862とはずがたり:2014/11/29(土) 10:16:23
 ローカル経済圏の産業は、GDPや雇用のおよそ7割を占めています。この経済圏の特性は、「密度の経済性」が効くことです。例えば、岩手県の路線バス会社と宮城県の路線バス会社はまったく競争関係にありません。隣の県のバス会社の生産性が高くても乗れませんから。もちろん路線という規制があることもありますが、いろいろな設備を所有し地域に密着した事業者が既に存在すると、それをひっくり返すのはとても大変なんです。

 これは規制業種ではない小売業でも同じで、例えばコンビニエンスストアではドミナント戦略がモノを言う。生産性だけで競争が起きているわけではないんですね。それに加えて規制があると、効率の良い企業と効率の悪い企業が共存することが起きます。

人手不足倒産は実は良いこと

原田:最終的には、本当にバスの運転士が足りなければ、賃金が上がり、企業は倒産します。人手不足倒産です。そこで、生産性の高い企業がこの企業を安く買収すれば、経済全体の一人あたり生産性が高まります。少ない運転士でも効率良く運行できる会社が運営するわけだから。

 こういう調整が起きていけば、日本全体の生産性は高まっていき、サービスも良くなります。人手不足倒産が起きて、雇用と仕事が生産性の高いところへ移動することを妨げてはいけない。人手不足倒産は実は良いことです。

 有効求人倍率など雇用情勢を見ると、地方は都市部よりも良くありませんが、このところ上がってきています。気になるのは東北地方です。建設分野に復興需要という特殊要因があって、生産性の低い公共工事に人を取ってしまっている。冨山さんの言う人手不足が今後もっと顕在化しますので、無駄な公共事業を減らすべきです。

冨山:経済が本来の調整メカニズムを発揮して、本来起こるべき雇用の移動や企業の新陳代謝を妨げないようにしなければなりません。

データ一覧:
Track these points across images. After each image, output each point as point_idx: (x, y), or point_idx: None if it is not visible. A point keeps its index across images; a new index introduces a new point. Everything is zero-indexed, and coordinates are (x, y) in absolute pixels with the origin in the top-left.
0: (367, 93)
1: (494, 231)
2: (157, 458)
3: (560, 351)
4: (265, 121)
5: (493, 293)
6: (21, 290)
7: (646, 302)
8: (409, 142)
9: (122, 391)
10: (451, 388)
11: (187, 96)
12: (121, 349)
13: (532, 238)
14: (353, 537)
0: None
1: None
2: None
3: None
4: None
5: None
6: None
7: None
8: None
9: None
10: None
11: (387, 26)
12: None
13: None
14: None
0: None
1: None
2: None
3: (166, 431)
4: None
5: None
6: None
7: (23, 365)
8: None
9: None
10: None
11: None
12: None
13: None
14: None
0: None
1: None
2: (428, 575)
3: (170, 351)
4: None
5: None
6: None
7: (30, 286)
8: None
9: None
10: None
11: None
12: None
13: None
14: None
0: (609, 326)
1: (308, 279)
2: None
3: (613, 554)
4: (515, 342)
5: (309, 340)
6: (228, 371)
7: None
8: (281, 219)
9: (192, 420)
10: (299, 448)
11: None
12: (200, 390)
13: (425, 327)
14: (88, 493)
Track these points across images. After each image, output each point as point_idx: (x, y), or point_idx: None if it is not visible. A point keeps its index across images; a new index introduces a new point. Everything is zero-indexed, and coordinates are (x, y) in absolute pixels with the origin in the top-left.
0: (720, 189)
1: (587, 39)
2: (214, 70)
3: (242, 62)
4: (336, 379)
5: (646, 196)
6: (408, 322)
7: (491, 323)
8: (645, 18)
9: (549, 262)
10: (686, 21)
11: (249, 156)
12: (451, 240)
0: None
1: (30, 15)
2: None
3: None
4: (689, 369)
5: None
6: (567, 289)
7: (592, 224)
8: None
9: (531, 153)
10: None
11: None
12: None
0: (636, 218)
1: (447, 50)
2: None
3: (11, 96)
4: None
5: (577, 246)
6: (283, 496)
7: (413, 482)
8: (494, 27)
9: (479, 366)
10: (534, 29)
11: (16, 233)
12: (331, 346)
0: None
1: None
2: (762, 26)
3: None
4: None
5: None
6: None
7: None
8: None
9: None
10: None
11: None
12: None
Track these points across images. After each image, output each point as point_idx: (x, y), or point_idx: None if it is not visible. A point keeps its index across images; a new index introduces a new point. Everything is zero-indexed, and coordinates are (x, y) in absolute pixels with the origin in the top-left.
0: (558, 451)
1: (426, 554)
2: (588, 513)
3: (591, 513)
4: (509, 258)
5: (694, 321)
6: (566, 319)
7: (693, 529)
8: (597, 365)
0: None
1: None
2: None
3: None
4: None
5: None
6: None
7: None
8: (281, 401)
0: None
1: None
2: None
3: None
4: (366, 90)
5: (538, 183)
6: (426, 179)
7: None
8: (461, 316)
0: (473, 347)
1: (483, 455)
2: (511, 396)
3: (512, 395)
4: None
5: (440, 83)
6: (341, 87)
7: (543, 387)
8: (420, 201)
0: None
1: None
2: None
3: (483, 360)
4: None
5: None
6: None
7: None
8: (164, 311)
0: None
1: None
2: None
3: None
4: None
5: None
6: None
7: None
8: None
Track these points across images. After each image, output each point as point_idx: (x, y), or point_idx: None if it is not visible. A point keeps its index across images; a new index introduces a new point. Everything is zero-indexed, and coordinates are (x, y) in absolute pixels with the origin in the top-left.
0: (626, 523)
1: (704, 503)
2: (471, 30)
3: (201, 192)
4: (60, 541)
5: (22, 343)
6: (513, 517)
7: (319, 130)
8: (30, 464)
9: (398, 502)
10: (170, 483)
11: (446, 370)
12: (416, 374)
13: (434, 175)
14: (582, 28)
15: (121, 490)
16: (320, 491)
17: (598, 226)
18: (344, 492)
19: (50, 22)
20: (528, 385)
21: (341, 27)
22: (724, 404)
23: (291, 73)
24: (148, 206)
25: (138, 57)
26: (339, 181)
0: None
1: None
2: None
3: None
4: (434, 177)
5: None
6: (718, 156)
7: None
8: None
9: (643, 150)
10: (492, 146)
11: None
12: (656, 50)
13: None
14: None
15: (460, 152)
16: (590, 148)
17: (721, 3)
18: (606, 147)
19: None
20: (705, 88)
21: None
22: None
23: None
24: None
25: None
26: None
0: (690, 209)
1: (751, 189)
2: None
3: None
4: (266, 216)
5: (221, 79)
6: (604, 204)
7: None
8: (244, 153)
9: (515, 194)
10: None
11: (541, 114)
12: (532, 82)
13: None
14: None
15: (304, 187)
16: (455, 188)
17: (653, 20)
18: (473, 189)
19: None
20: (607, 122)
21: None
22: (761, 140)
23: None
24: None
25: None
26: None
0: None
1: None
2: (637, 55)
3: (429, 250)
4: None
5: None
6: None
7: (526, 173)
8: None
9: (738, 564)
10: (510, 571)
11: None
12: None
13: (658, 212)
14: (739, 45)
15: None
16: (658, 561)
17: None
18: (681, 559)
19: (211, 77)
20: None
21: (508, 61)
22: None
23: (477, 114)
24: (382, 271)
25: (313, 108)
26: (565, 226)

(作業指示)
1. ローカル経済圏と人手不足を論じた本文に片仮名で書かれている語を、重複を除いてすべて挙げよ。
2. ローカル経済圏と人手不足を論じた本文を、末尾の冨山の発言の後から書き継げ。

(解答)
1. ローカル、バス、コンビニエンスストア、ドミナント、モノ、サービス、メカニズム

2.
 これは何も規制だけではありません。規制以外にも多くの阻害要因があります。金融円滑化法もそうだし、保証協会融資も雇用調整助成金もそう。密度の経済性が効いているところに、政府がさらに介入してミルク補給をしてしまっています。

 経済が良くなってきたんだったら、人工的な安全装置は外していったらどうですか? というのが私の提案です。人手不足が顕在化してきた今の状態であれば、外しても社会的な副作用はないはずです。

 日本経済の状態がいまより悪く、現実問題として有効求人倍率が低かった時代は、企業を潰さないという安全装置も社会政策として意義はあったかと思いますが、いまは経済に雇用吸収力が出てきて政策的ウィンドウが開いているのだから、本来の市場経済の機能を活用したら良い。

原田:かつては低生産性部門でも残さざるを得なかったのは失業者問題があったから。いまはそういう問題が解消されつつあるのだから、無理に企業を残さなくても、生産性の高い企業が残ればそれこそが成長戦略になる。
 何かやるのが成長戦略ではなく、やめること、やらないことが成長戦略だということですね。

アベノミクスでチャンスが訪れた

編:なぜいま雇用吸収力が出てきたのでしょうか。人口論なのか金融緩和なのかどちらでしょうか。

原田:両方ありますが、重要なのはアベノミクスでしょう。人口構成の変化から長期的には人手不足になる可能性があった。過去20年間、一部の規制部門では起きていたが、全体では起きていなかった。いま全体に広がりつつあるのはアベノミクス効果です。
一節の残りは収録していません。